If 10 Umno court cases cluster MPs support Anwar, Muhyiddin too could turn the Rubik’s Cube of coalition politics. The Parti Pribumi Bersatu Malaysia president could form a coalition government with new partners to compensate for the loss of support from, for instance, just 10 MPs.
The new coalition government could come from existing Perikatan government partners: Bersatu 31 + Umno Cabinet and GLC clusters, say, 29 + Gabungan Rakyat Sarawak 18 + PAS 18 + MCA two + MIC one + PBS one + PBRS one + Sabah STAR one + Lubok Antu independent MP one = 103 MPs.
The additional MPs could come from Pejuang, the as-yet-unregistered party led by Tun Dr Mahathir Mohamad (five), and Warisan (eight).
There are many permutations to Malaysia’s Rubik’s Cube of coalition politics. A Borneo bloc supporting either Anwar or Muhyiddin? A bloc of individual MPs from different parties? A bloc of rebel Bersatu MPs?
Currently, Muhyiddin’s government has a slim majority: 113 Perikatan MPs against 108 opposition MPs (less one with the Oct 2 death of Batu Sapi MP Datuk VK Liew of Warisan).
It would take just three MPs from the Umno court cases cluster to bring down the Perikatan government.
If Muhyiddin loses his majority or Anwar has the numbers, an option that Muhyiddin has is to seek the consent of the King to dissolve Parliament.

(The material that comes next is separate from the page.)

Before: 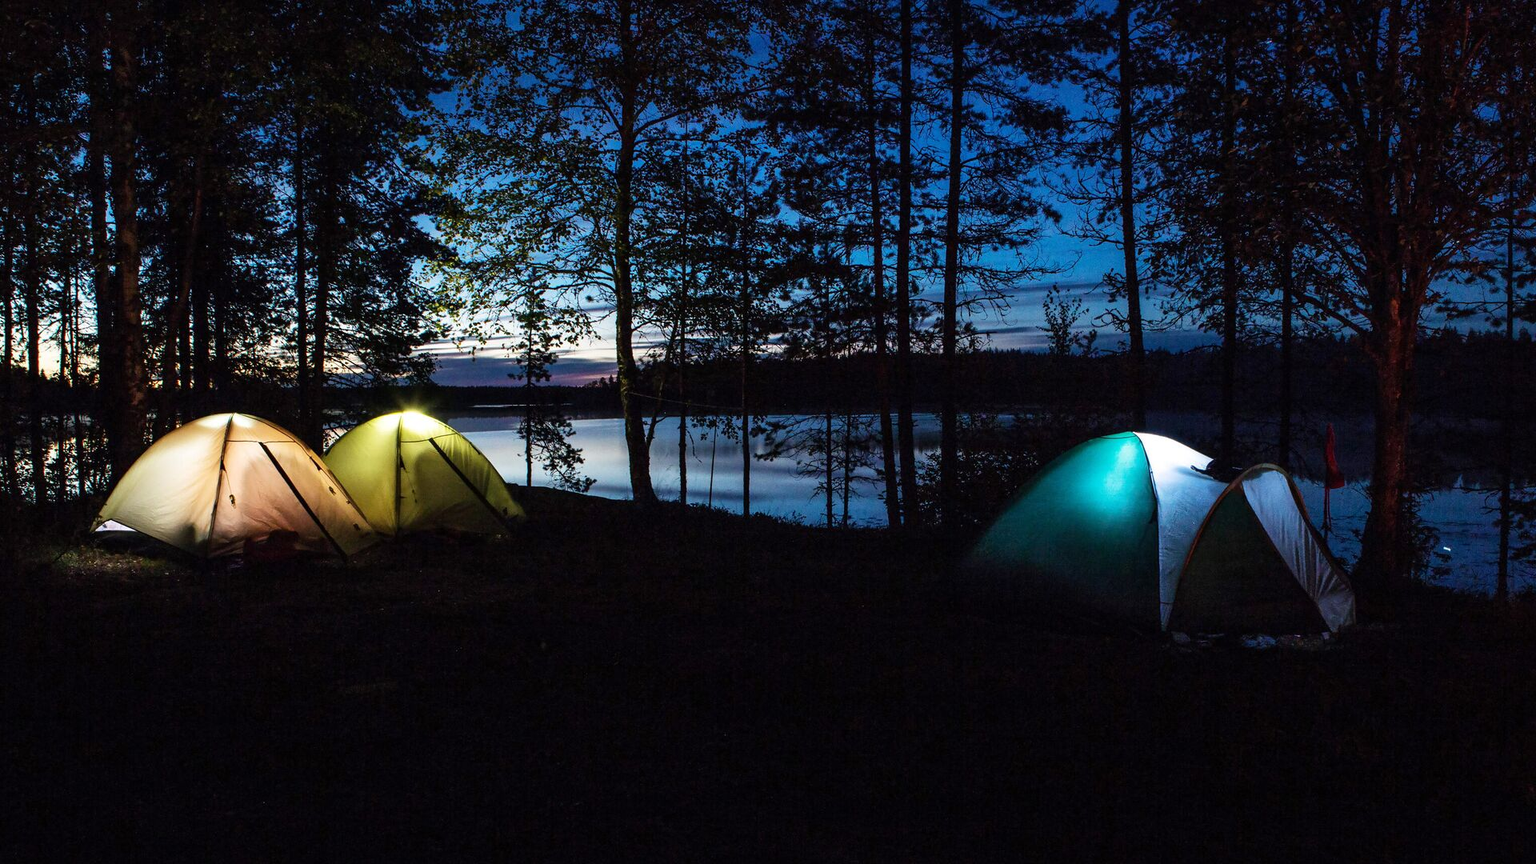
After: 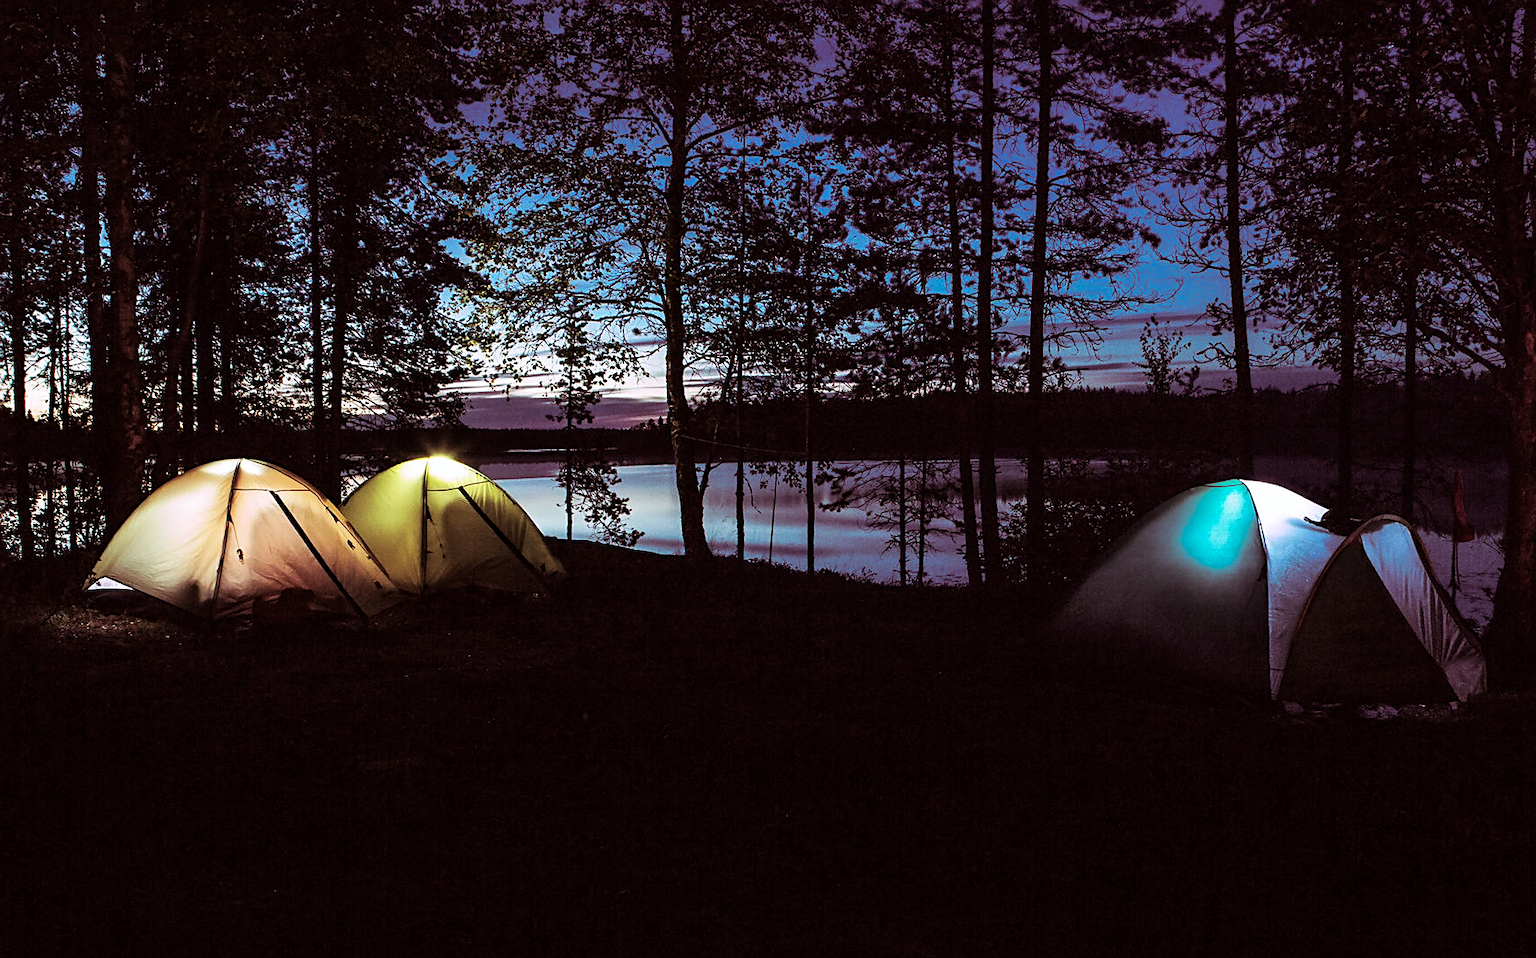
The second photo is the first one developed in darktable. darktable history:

Many politicians and political analysts – except the Anwaristas – see this as the only possible scenario if Muhyiddin loses majority support.
Hisommudin, however, cautioned that with Covid-19 case numbers mm rising in the country, the dissolution option might not be possible.
“One option is for Muhyiddin to resign and give the prime minister’s post to the politician with majority support,” he said.
Can Anwar convince the King that he has all the right colours in the Rubik’s Cube of coalition politics?